**EXERCISE DESCRIPTION**. The expected output is exactly the lines below, starting at the line with "психотерапия и профессиональное" and ending at the line with "сотрудничество специалистов помогает", both included; no other line belongs in it.
BEGIN
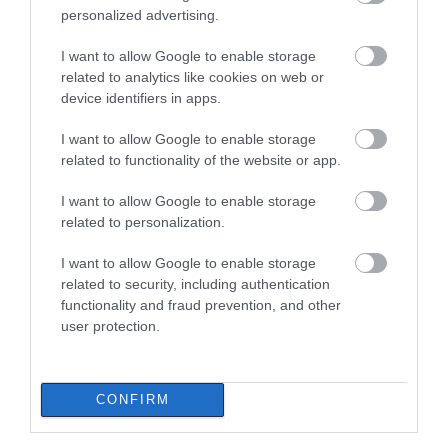
personalized advertising.
I want to allow Google to enable storage
related to analytics like cookies on web or
device identifiers in apps.
I want to allow Google to enable storage
related to functionality of the website or app.
I want to allow Google to enable storage
related to personalization.
I want to allow Google to enable storage
related to security, including authentication
functionality and fraud prevention, and other
user protection.
ΔΙΑΒΑΣΤΕ ΕΠΙΣΗΣ
CONFIRM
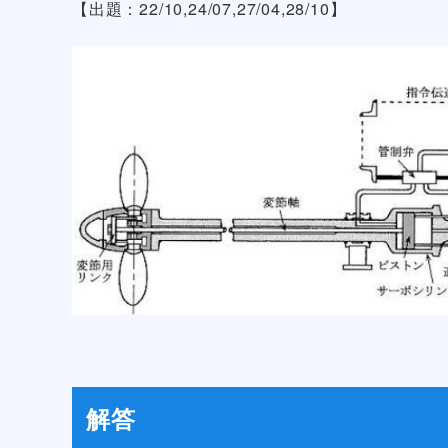
【出題：22/10,24/07,27/04,28/10】
解答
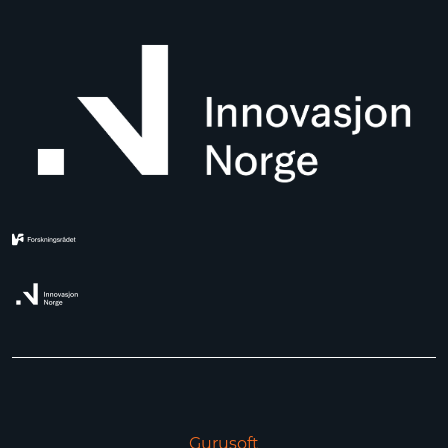
Gurusoft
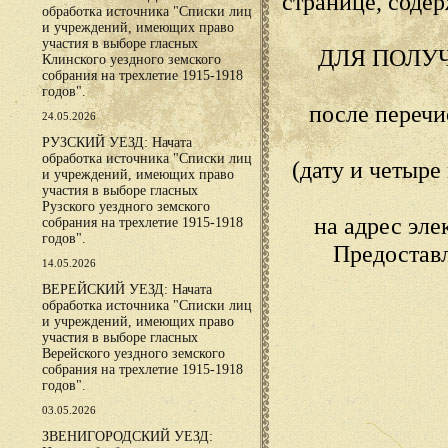
странице, сод
обработка источника "Списки лиц
и учреждений, имеющих право
участия в выборе гласных
ДЛЯ ПОЛУ
Клинского уездного земского
собрания на трехлетие 1915-1918
годов".
после переч
24.05.2026
РУЗСКИЙ УЕЗД: Начата
обработка источника "Списки лиц
(дату и четыр
и учреждений, имеющих право
участия в выборе гласных
Рузского уездного земского
на адрес эл
собрания на трехлетие 1915-1918
годов".
Предостав
14.05.2026
ВЕРЕЙСКИЙ УЕЗД: Начата
обработка источника "Списки лиц
и учреждений, имеющих право
участия в выборе гласных
Верейского уездного земского
собрания на трехлетие 1915-1918
годов".
03.05.2026
ЗВЕНИГОРОДСКИЙ УЕЗД:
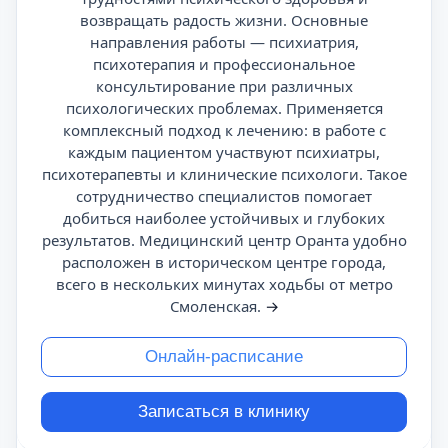
возвращать радость жизни. Основные
направления работы — психиатрия,
психотерапия и профессиональное
консультирование при различных
психологических проблемах. Применяется
комплексный подход к лечению: в работе с
каждым пациентом участвуют психиатры,
психотерапевты и клинические психологи. Такое
сотрудничество специалистов помогает
добиться наиболее устойчивых и глубоких
результатов. Медицинский центр Оранта удобно
расположен в историческом центре города,
всего в нескольких минутах ходьбы от метро
Смоленская.
→
Онлайн-расписание
Записаться в клинику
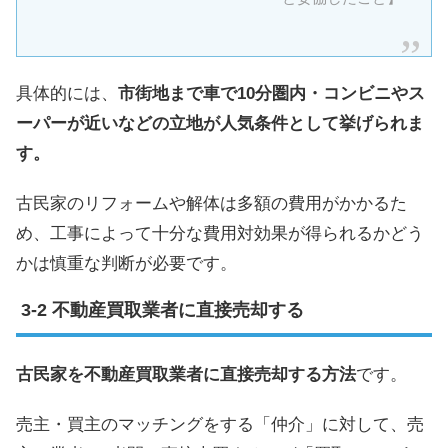
具体的には、
市街地まで車で10分圏内・コンビニやス
ーパーが近いなどの立地が人気条件として挙げられま
す。
古民家のリフォームや解体は多額の費用がかかるた
め、工事によって十分な費用対効果が得られるかどう
かは慎重な判断が必要です。
不動産買取業者に直接売却する
古民家を不動産買取業者に直接売却する方法
です。
売主・買主のマッチングをする「仲介」に対して、売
END
**SOLUTION**.
психотерапия и профессиональное
консультирование при различных
психологических проблемах. Применяется
комплексный подход к лечению: в работе с
каждым пациентом участвуют психиатры,
психотерапевты и клинические психологи. Такое
сотрудничество специалистов помогает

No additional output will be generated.